Print the lines below exactly, starting at the line that contains "Tuesday: the event" and ending at the line that contains "12:30 PM to 3:00 PM".

Stored records
_____
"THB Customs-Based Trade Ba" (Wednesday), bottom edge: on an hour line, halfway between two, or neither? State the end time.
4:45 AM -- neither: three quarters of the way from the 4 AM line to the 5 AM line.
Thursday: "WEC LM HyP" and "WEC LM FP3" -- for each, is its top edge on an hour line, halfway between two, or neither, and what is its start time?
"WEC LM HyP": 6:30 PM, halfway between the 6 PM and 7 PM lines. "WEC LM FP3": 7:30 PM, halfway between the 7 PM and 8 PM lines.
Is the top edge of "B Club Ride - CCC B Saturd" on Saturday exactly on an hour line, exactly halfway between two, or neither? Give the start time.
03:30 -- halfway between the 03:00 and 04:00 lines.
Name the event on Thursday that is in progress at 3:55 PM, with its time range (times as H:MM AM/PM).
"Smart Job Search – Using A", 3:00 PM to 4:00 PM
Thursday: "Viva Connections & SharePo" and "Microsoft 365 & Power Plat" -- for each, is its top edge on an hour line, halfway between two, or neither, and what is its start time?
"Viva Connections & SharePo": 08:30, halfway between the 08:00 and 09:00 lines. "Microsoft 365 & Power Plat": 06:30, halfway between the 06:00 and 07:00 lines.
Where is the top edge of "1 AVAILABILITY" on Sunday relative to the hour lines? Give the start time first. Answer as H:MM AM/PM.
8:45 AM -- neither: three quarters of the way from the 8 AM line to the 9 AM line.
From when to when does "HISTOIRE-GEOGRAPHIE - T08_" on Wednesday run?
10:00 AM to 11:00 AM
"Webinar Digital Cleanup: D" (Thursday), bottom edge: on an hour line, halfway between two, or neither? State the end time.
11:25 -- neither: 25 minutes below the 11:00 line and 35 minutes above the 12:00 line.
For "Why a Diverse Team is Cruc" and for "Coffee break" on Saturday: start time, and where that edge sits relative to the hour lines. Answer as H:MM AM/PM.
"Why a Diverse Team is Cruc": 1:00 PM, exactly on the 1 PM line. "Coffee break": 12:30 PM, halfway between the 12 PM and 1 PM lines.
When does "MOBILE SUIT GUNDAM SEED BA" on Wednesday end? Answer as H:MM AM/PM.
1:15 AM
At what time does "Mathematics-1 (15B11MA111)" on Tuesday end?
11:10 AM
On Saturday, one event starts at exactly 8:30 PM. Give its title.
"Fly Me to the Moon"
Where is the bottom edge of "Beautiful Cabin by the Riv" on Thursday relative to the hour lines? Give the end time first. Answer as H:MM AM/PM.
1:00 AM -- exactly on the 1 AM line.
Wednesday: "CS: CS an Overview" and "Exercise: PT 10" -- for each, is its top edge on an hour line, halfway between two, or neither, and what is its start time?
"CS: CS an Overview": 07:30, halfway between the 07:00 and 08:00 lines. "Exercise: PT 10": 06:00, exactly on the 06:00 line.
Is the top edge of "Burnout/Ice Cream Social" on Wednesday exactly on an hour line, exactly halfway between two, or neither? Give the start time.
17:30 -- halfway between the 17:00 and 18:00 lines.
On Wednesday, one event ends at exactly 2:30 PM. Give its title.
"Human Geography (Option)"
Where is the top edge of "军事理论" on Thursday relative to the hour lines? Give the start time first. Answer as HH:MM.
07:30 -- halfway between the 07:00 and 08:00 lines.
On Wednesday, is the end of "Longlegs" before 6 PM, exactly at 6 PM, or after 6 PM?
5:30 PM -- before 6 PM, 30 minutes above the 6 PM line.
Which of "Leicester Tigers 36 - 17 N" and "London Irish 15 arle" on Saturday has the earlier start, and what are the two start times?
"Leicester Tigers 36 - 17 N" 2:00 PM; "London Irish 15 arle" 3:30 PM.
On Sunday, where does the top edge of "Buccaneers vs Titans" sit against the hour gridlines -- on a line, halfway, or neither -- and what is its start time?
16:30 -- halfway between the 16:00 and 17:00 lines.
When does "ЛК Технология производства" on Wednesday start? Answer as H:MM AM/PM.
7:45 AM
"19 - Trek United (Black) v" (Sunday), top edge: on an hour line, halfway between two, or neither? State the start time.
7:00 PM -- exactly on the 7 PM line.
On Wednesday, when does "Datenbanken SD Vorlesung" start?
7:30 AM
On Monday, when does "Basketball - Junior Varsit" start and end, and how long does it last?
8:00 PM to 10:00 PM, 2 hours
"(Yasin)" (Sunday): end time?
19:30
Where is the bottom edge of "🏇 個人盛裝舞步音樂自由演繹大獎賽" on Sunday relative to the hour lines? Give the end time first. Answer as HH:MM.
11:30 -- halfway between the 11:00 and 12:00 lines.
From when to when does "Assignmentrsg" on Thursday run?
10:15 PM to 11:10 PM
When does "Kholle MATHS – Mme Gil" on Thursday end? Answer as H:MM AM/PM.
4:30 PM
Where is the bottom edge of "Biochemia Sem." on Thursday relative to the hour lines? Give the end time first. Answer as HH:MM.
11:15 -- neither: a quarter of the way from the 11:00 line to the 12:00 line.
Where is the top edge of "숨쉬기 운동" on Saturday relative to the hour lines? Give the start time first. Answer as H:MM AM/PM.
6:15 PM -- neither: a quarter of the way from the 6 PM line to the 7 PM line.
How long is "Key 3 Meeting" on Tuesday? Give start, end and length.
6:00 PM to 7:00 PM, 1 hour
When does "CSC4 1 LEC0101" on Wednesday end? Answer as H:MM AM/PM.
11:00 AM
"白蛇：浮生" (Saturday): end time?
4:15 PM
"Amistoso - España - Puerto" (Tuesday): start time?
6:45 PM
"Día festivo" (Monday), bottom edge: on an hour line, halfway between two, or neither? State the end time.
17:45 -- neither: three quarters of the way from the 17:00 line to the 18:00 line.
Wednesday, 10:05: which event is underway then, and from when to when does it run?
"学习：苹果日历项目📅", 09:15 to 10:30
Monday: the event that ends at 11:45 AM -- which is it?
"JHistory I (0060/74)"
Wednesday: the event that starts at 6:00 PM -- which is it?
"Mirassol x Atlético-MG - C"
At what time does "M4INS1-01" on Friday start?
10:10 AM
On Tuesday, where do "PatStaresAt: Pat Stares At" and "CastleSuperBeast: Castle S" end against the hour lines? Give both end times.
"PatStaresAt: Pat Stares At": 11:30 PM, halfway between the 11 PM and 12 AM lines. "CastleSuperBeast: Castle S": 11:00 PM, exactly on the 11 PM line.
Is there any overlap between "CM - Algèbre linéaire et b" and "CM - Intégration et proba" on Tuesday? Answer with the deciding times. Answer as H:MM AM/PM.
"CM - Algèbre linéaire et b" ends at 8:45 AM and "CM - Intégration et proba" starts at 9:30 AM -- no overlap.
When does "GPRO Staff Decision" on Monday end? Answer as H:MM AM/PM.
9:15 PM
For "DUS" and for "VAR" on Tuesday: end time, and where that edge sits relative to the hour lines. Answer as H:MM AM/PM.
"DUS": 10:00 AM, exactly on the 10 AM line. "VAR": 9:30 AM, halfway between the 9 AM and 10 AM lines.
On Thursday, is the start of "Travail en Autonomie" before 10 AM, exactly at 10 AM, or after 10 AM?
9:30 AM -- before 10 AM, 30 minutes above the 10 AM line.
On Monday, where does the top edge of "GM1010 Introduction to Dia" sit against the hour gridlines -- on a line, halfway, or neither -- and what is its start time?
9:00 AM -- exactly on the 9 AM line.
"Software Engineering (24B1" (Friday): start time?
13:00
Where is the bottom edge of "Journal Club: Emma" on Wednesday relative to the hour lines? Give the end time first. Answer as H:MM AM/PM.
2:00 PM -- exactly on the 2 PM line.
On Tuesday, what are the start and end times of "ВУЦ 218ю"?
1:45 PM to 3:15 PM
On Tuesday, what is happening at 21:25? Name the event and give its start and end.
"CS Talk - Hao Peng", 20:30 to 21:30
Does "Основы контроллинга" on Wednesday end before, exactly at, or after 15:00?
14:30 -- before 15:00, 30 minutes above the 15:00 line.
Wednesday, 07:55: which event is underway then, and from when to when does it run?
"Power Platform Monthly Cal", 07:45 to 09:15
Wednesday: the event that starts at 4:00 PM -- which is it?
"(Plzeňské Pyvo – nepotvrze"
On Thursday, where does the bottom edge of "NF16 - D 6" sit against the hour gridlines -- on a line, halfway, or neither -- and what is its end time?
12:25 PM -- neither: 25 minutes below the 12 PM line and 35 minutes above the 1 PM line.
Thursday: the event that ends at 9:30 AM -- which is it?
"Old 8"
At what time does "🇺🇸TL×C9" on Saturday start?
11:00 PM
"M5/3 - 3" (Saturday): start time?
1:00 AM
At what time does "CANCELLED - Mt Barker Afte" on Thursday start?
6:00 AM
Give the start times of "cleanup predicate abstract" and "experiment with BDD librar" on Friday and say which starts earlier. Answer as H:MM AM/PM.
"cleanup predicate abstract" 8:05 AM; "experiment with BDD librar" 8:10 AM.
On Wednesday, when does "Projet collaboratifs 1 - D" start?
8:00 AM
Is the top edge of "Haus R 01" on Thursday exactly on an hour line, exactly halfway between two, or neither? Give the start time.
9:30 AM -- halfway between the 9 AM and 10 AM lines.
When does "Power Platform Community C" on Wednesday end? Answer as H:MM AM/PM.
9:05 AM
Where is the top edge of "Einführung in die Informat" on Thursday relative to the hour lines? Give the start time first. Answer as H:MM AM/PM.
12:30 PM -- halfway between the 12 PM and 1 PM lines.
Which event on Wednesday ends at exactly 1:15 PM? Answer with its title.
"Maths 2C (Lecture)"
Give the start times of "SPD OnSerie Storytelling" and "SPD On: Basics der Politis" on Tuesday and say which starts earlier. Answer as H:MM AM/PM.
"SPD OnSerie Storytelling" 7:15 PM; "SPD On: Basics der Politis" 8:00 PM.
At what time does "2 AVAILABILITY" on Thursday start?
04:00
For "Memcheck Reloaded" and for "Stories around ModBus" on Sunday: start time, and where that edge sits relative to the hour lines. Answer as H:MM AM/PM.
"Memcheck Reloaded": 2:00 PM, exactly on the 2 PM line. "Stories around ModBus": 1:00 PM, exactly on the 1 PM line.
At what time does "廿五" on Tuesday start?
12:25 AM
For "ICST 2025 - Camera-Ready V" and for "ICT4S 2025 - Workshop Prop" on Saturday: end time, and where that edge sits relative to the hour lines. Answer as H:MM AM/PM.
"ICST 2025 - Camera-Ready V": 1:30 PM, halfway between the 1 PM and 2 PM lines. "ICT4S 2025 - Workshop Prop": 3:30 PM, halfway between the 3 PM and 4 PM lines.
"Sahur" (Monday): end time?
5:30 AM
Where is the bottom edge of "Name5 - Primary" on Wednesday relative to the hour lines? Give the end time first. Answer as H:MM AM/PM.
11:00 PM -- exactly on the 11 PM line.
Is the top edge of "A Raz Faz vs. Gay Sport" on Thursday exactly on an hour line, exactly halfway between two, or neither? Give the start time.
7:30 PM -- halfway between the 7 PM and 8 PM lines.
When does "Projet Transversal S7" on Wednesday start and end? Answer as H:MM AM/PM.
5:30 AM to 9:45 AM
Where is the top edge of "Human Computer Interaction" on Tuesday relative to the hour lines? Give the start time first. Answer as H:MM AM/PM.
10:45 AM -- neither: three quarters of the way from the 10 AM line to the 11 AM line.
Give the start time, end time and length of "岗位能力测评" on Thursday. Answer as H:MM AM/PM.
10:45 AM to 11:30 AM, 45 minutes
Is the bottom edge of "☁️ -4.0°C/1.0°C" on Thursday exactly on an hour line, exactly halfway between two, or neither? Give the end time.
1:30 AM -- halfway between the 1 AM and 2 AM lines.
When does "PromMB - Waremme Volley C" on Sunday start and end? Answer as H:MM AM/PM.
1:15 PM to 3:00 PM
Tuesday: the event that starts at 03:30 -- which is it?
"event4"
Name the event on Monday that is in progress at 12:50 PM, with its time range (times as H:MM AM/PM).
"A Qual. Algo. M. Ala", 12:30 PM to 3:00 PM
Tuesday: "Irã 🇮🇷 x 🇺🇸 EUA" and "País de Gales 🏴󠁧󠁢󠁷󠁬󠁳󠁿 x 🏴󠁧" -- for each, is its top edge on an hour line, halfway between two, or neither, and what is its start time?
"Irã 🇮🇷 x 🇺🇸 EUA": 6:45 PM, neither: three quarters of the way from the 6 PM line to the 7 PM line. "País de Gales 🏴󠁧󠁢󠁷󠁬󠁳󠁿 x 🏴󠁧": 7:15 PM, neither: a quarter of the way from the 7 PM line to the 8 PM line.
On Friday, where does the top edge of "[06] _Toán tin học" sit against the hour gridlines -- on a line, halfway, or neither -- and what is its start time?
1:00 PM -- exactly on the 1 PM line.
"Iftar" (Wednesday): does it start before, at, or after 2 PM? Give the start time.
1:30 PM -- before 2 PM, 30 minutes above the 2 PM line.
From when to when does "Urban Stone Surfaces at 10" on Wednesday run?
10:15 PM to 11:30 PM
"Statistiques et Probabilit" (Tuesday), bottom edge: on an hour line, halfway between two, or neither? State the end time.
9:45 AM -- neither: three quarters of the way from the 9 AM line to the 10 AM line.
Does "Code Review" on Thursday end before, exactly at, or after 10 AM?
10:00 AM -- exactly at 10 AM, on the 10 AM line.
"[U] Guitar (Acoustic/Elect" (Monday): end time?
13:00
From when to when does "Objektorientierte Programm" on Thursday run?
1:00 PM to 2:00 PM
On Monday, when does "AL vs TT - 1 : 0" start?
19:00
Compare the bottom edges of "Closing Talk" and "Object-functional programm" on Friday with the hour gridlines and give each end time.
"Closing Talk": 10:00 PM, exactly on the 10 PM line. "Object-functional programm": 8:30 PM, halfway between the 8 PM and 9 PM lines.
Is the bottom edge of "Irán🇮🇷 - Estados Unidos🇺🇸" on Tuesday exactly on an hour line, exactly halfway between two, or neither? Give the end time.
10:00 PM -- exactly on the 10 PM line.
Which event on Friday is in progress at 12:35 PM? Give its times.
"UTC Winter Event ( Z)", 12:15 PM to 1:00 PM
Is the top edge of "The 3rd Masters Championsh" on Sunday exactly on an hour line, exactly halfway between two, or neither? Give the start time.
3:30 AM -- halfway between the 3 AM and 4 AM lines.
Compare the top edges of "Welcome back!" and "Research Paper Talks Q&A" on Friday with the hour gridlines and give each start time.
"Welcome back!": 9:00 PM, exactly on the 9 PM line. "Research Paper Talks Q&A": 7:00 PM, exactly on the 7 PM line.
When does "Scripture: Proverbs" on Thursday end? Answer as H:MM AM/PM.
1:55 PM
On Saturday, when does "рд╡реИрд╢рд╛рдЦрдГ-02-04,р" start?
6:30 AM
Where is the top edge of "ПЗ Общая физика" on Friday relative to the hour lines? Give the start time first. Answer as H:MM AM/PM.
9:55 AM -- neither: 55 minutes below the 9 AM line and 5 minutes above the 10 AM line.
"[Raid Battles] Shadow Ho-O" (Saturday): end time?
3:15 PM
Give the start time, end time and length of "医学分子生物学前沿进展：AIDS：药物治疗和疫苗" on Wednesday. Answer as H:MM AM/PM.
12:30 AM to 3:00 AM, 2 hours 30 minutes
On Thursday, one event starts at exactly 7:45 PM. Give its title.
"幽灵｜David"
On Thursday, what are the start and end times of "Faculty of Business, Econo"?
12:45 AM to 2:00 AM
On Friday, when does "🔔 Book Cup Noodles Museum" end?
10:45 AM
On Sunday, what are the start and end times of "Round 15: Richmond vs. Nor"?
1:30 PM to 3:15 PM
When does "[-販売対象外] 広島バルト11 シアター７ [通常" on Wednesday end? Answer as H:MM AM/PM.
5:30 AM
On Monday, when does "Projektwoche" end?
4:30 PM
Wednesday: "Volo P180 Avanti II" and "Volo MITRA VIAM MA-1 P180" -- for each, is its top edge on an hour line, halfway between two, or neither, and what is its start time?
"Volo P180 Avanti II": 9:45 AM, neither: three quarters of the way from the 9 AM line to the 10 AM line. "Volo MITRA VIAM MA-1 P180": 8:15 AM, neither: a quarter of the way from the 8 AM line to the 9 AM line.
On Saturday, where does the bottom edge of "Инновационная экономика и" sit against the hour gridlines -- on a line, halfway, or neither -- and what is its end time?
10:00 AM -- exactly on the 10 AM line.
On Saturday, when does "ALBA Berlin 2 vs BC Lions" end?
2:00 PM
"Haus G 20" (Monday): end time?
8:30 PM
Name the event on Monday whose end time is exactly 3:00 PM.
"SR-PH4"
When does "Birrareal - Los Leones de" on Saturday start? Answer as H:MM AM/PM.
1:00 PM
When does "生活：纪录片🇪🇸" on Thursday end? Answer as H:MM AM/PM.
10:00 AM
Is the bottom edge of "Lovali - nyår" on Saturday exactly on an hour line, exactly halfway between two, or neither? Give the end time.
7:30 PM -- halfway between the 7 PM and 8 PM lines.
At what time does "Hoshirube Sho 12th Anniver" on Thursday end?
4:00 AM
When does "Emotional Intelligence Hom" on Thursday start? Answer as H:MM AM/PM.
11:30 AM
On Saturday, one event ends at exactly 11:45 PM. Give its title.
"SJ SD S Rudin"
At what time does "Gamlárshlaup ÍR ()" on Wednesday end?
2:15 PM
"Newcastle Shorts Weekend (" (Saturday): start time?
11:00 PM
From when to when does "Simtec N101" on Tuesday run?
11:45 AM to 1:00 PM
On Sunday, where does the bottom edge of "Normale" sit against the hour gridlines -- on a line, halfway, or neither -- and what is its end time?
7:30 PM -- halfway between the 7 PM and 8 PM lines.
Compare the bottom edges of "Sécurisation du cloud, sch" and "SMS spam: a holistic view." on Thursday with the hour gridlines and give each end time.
_____
Solved problem:
Tuesday: the event that starts at 03:30 -- which is it?
"event4"
Name the event on Monday that is in progress at 12:50 PM, with its time range (times as H:MM AM/PM).
"A Qual. Algo. M. Ala", 12:30 PM to 3:00 PM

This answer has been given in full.